Platts Analytics predicted July 15 that if OPEC+ finalized a deal, quotas would be set to rise by 2 million b/d by December in equal monthly increments. However, the outlook could change quickly: “If an Iran deal faces major delays, or a disruption materializes in Libya, Nigeria, or elsewhere, OPEC+ cohesion would likely improve and oil markets could become uncomfortably tight,” Platts Analytics continued.

Typically, shipowners have favored the bullish case. “There’s such optimism right now, that owners aren’t scrapping ships. Everyone knows it’s coming, but no one knows when,” a shipowner said. “There’s an expression: ‘Its darkest before the dawn’, so I think that’s where we are right now. I think we’re max two months away from recovery. I can’t see us in this same situation two months from now.”

However, this sustained recovery is not expected until Q4 2021, or the end of Q3 2021 at the earliest, sources said. Platts Analytics forecast in their latest Freight Market Outlook that the cost of chartering an Aframax for a 70,000 mt USGC-UKC run will average w75, or $13.61/mt in August 2021, and will rebound to w117, or $21.17/mt in October of the same year.
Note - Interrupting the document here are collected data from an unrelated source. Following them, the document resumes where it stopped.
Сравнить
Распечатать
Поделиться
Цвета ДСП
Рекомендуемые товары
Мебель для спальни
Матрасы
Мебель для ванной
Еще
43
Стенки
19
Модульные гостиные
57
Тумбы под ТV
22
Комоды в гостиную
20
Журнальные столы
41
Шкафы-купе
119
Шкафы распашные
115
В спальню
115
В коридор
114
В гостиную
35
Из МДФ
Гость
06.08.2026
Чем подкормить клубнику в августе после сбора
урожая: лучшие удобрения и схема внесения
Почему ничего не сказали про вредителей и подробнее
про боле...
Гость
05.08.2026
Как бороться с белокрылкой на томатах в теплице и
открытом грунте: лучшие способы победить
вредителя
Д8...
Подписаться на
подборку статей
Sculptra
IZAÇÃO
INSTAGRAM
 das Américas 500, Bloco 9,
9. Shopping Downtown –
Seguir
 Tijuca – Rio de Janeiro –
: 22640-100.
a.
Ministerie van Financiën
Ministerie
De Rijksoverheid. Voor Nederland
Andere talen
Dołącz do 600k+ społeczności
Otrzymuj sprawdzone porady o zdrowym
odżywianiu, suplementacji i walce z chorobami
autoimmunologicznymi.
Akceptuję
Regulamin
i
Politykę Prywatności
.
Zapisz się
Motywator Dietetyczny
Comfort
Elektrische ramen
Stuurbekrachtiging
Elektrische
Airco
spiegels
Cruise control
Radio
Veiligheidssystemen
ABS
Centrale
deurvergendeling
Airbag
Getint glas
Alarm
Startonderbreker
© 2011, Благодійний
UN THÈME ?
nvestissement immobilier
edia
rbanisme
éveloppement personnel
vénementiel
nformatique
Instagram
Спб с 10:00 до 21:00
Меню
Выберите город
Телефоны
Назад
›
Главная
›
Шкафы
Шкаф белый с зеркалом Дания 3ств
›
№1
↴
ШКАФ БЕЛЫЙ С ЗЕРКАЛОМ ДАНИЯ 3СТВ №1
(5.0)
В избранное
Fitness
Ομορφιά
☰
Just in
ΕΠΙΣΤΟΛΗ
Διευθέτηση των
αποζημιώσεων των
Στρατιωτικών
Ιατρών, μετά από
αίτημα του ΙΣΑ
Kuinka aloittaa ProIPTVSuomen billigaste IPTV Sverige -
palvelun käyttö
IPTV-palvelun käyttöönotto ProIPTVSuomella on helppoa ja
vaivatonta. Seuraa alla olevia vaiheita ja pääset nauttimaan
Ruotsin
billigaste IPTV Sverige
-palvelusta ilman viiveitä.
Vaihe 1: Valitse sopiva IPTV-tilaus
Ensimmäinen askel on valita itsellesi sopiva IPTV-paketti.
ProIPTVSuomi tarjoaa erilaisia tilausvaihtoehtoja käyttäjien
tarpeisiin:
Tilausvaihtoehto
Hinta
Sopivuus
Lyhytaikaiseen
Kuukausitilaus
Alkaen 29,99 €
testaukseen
Despite a stable, low freight forecast for Q3 2021, the market looks to an active hurricane season as a factor which may provide short-term spikes in Aframax and Panamax rates by delaying port operations. The National Oceanic and Atmospheric Administration expects three to five major hurricanes and 13 to 20 named storms will manifest in the Atlantic Basin during 2021’s hurricane season.